RNNCell的__call__方法的输入参数包括inputs和state,inputs是每个time_step输入的数据,是一个二维Tensor对象,两个维度分别是批次数量和每个具体的输入数据,inputs的shape为[batch_size, input_size];state是上一步Cell后保存下来的状态向量,其第一个维度也是批次数量batch_size,第二个维度根据state_size方法配置的不同,可以是状态向量(此时state的shape为[batch_size, state_size]),也可以是一个tuple,其中包含状态向量和任意自定义的其它数据(此时state的shape为[batch_size, tuple(state_size, ...)])。

在RNNCell的__call__方法中,首先通过调用_rnn_get_variable方法把输入的variable划分为可训练参数和不可训练参数,并分别保存于该类的_trainable_weights和_nontrainable_weights成员变量中,完后调用其父类base_layer.Layer类的__call__方法,在这个方法中,最终调用的实现的Cell的call方法,所有继承自RNNCell的Cell类都需要实现一个call,这个方法的入参即是inputs和state,方法内容是每个Cell的具体计算逻辑,通过RNNCell类__call__方法的封装,使得一个Cell实例可以像一个方法一样被调用。
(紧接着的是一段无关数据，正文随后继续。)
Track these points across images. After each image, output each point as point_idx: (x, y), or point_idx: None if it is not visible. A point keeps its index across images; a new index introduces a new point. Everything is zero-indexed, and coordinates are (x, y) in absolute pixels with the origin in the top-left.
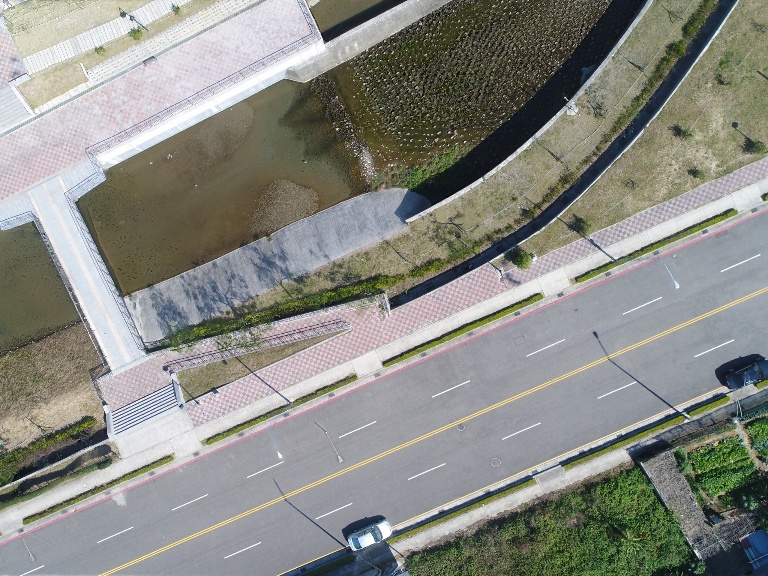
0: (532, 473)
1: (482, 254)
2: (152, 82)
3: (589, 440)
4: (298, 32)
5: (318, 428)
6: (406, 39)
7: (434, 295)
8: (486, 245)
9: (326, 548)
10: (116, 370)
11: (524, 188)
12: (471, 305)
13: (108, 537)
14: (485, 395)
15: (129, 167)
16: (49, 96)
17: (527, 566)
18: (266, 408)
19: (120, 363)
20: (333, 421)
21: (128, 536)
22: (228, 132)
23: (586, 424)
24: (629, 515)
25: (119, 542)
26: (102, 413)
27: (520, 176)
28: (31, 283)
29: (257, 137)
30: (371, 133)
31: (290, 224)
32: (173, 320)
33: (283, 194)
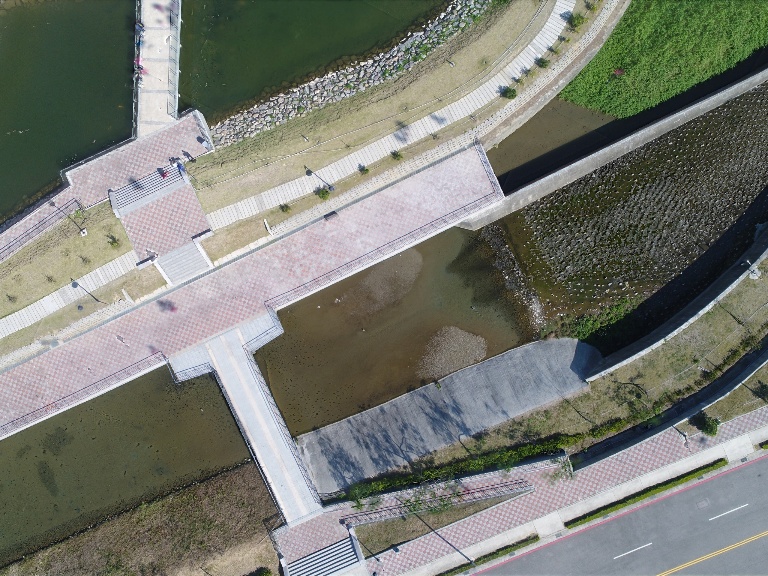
0: None
1: (662, 415)
2: (333, 237)
3: None
4: (480, 190)
5: None
6: (578, 190)
7: (617, 458)
8: (666, 406)
9: None
10: (292, 523)
11: (705, 350)
12: (654, 469)
13: None
14: (667, 558)
15: (296, 310)
16: (229, 249)
17: None
18: (446, 566)
19: (296, 516)
20: None
21: None
22: (397, 278)
23: None
24: None
25: None
26: (277, 564)
27: (701, 338)
28: (195, 424)
29: (426, 283)
30: (541, 282)
31: (458, 371)
32: (347, 471)
33: (451, 341)
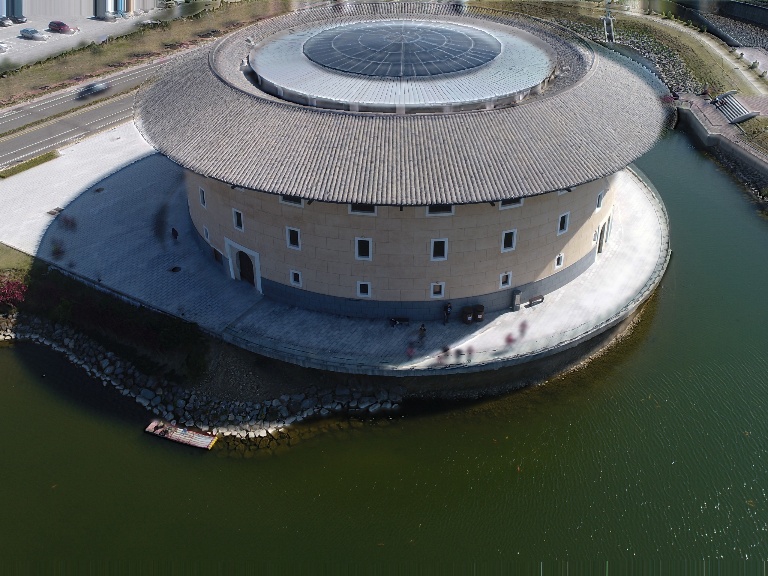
0: None
1: None
2: None
3: None
4: None
5: None
6: None
7: None
8: None
9: None
10: None
11: None
12: None
13: None
14: None
15: None
16: None
17: None
18: None
19: None
20: None
21: None
22: None
23: None
24: None
25: None
26: None
27: None
28: None
29: None
30: None
31: None
32: None
33: None
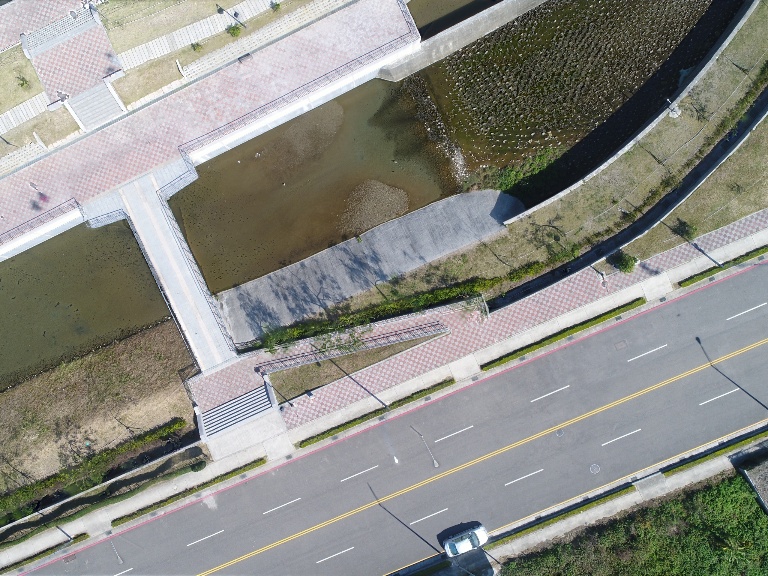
0: (631, 480)
1: (581, 257)
2: (247, 80)
3: (690, 447)
4: (396, 30)
5: (414, 432)
6: (500, 39)
7: (534, 298)
8: (585, 248)
9: (420, 554)
10: (207, 371)
11: (625, 191)
12: (572, 309)
13: (198, 540)
14: (585, 400)
15: (216, 165)
16: (142, 93)
17: (627, 574)
18: (361, 411)
19: (211, 364)
20: (429, 425)
21: (218, 539)
22: (317, 131)
23: (687, 431)
24: (731, 523)
25: (209, 545)
26: (192, 414)
27: (621, 179)
28: (115, 282)
29: (347, 136)
30: (463, 133)
31: (380, 225)
32: (264, 321)
33: (373, 194)
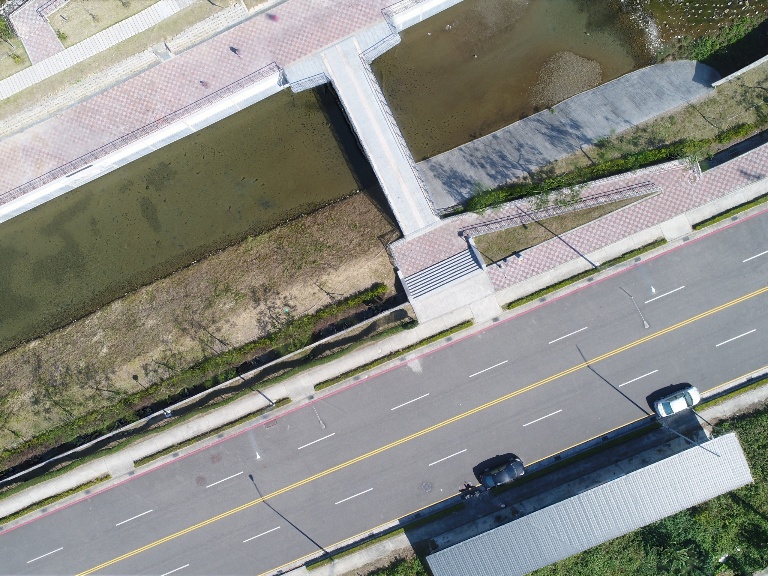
0: None
1: None
2: None
3: None
4: None
5: (623, 293)
6: None
7: (747, 157)
8: None
9: (629, 416)
10: (409, 235)
11: None
12: None
13: (402, 404)
14: None
15: (406, 38)
16: None
17: None
18: (570, 272)
19: (413, 228)
20: (639, 286)
21: (423, 403)
22: (509, 3)
23: None
24: None
25: (414, 409)
26: (393, 280)
27: None
28: (302, 156)
29: (539, 8)
30: (658, 4)
31: (572, 96)
32: (463, 187)
33: (565, 66)
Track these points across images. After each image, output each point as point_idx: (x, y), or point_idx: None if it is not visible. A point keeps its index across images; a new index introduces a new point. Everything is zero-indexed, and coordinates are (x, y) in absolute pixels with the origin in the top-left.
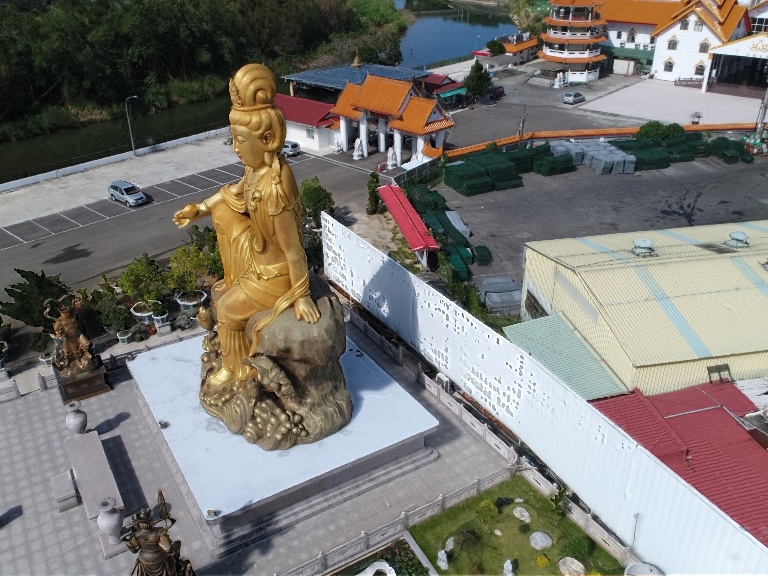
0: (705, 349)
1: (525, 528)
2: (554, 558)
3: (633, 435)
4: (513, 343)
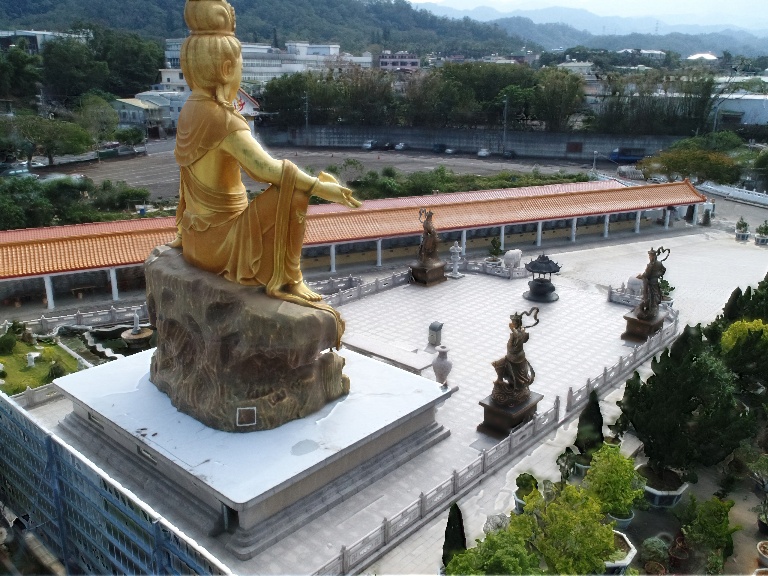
0: None
1: (3, 371)
2: None
3: None
4: None
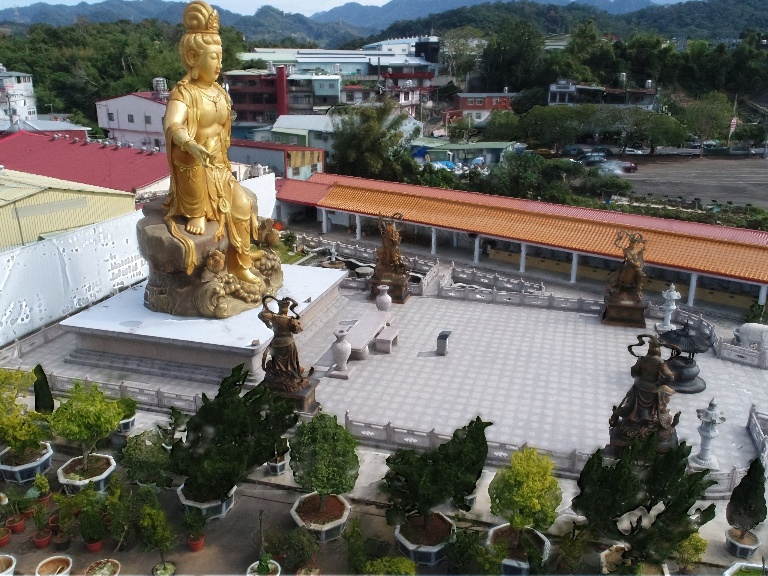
0: None
1: None
2: None
3: None
4: None
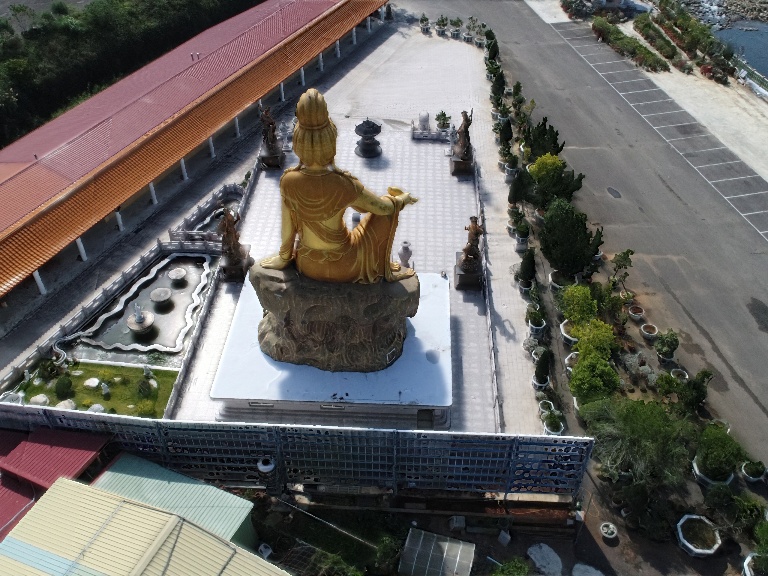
0: (3, 550)
1: (111, 409)
2: (82, 408)
3: (45, 449)
4: (224, 491)
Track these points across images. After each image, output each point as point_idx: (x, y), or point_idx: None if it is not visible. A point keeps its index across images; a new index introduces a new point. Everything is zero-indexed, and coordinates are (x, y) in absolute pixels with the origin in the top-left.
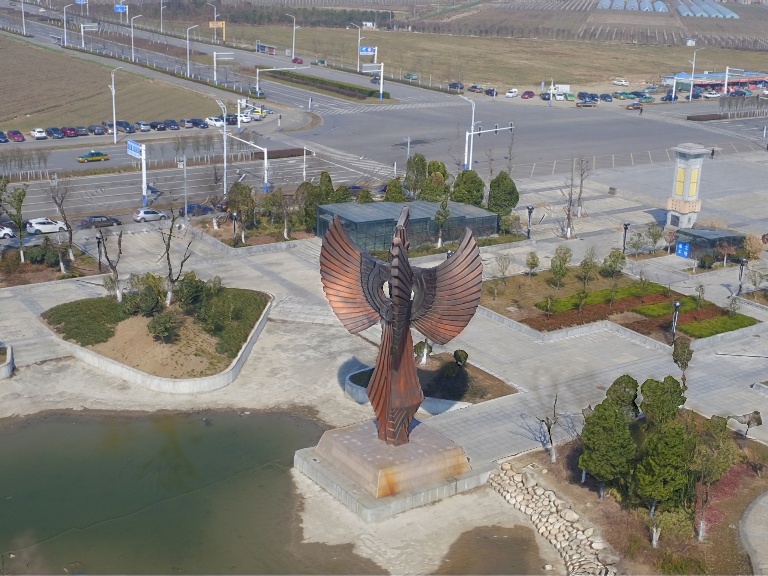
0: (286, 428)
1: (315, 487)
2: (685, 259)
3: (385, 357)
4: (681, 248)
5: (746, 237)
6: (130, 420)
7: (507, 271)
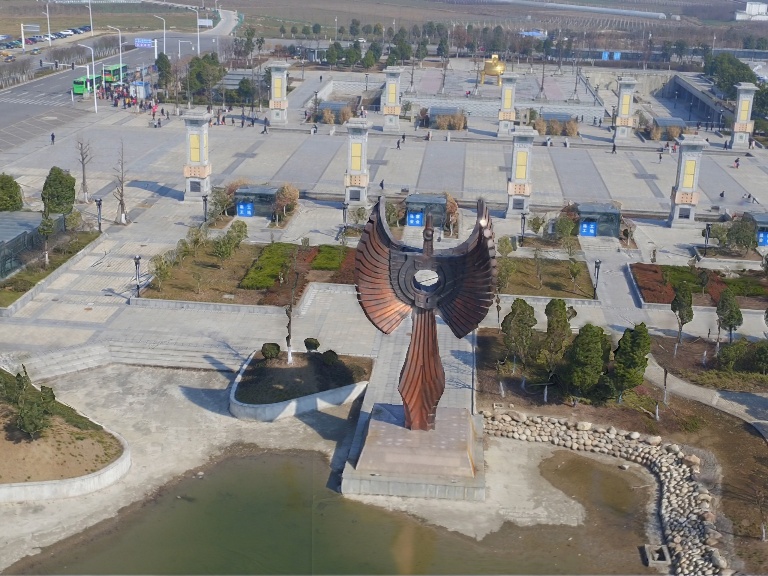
0: (261, 469)
1: (395, 499)
2: (252, 218)
3: (420, 347)
4: (243, 209)
5: (285, 187)
6: (114, 534)
7: (140, 267)
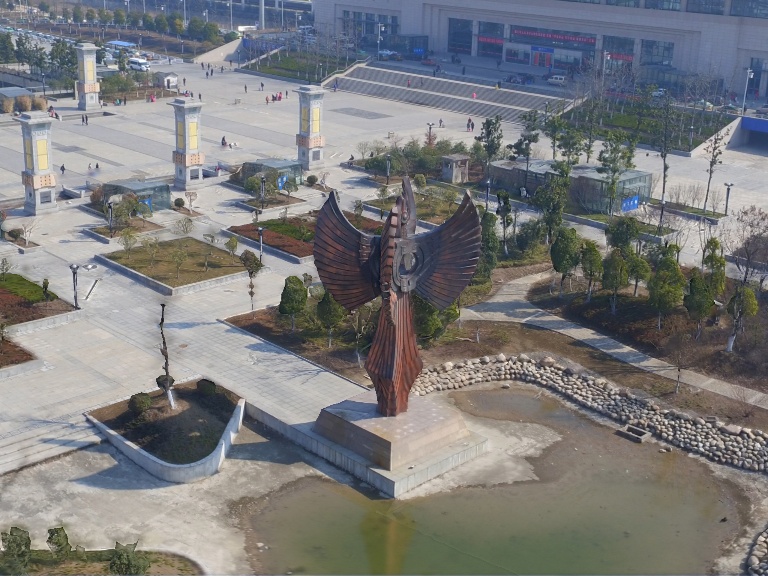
0: (296, 514)
1: (437, 481)
2: None
3: None
4: None
5: None
6: None
7: None
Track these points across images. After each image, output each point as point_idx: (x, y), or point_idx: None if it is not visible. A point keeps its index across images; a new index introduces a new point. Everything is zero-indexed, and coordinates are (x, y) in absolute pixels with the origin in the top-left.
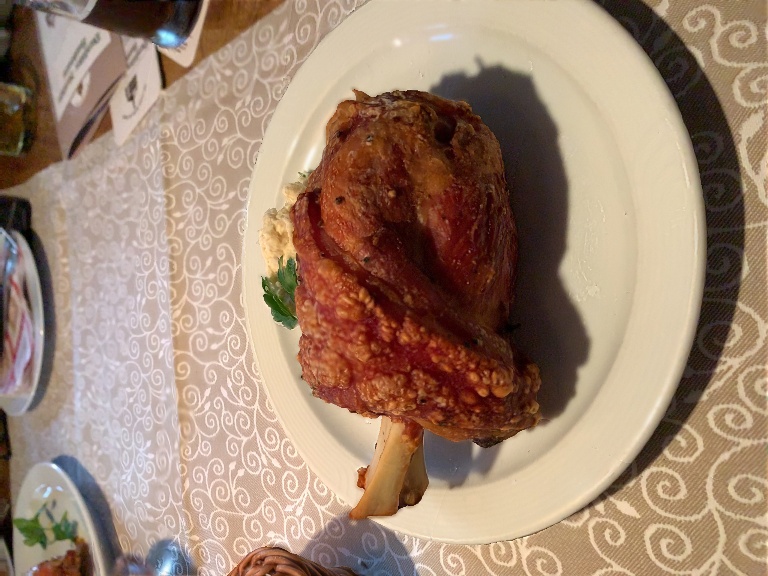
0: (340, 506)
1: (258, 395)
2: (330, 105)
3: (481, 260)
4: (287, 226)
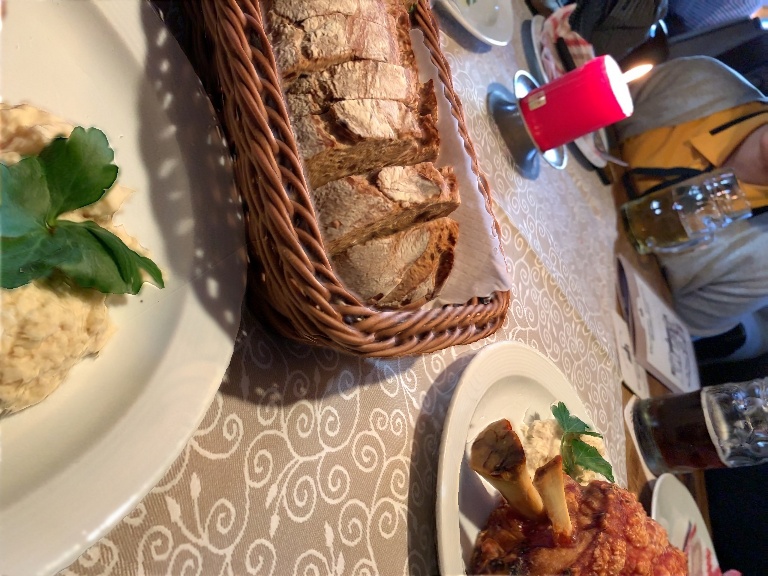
0: None
1: None
2: None
3: None
4: None
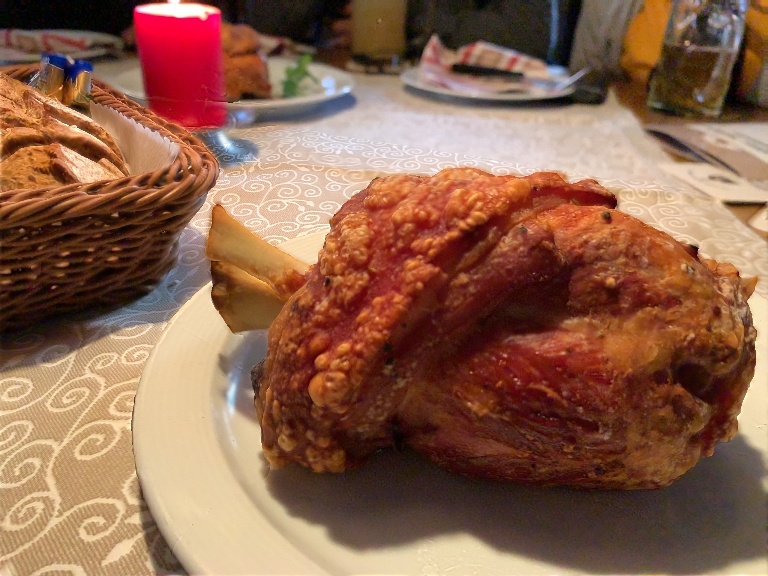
0: None
1: None
2: None
3: (501, 397)
4: None
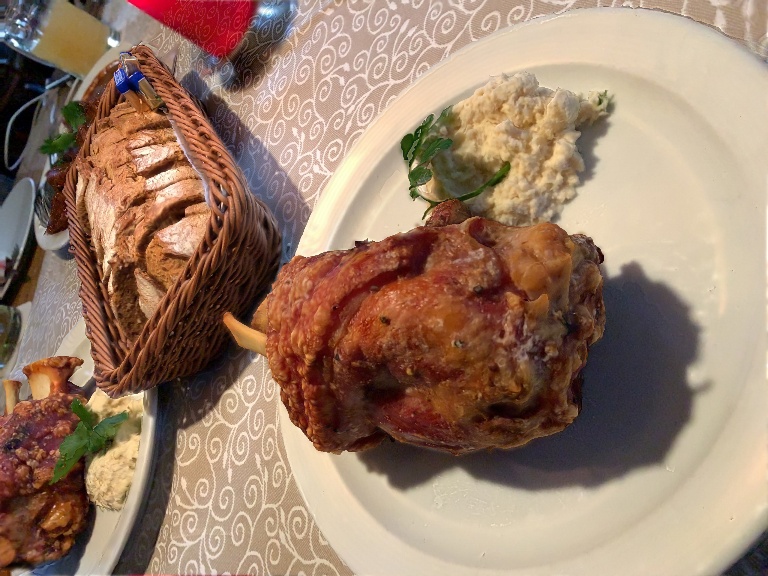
0: None
1: (399, 82)
2: (694, 128)
3: None
4: (500, 127)
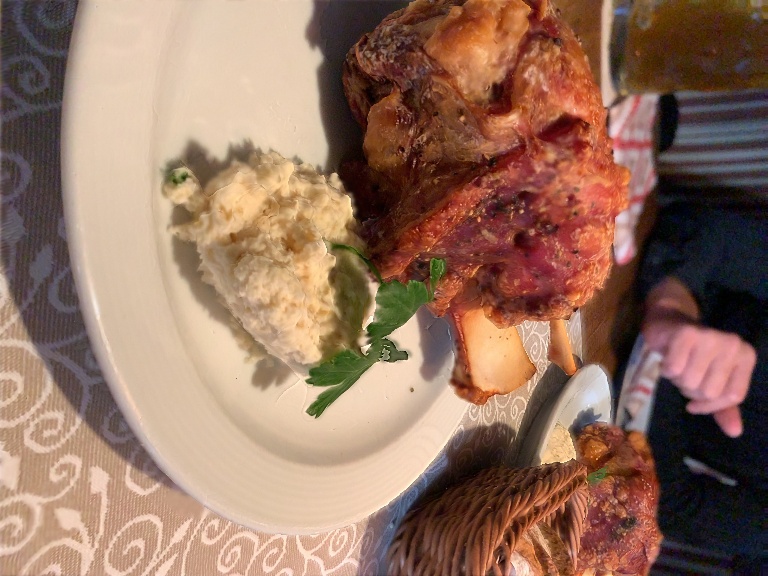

  def __call__(self, inputs, state, scope=None):
    if scope is not None:
      with vs.variable_scope(scope,
                             custom_getter=self._rnn_get_variable) as scope:
        return super(RNNCell, self).__call__(inputs, state, scope=scope)
    else:
      scope_attrname = "rnncell_scope"
      scope = getattr(self, scope_attrname, None)
      if scope is None:
        scope = vs.variable_scope(vs.get_variable_scope(),
                                  custom_getter=self._rnn_get_variable)
        setattr(self, scope_attrname, scope)
      with scope:
        return super(RNNCell, self).__call__(inputs, state)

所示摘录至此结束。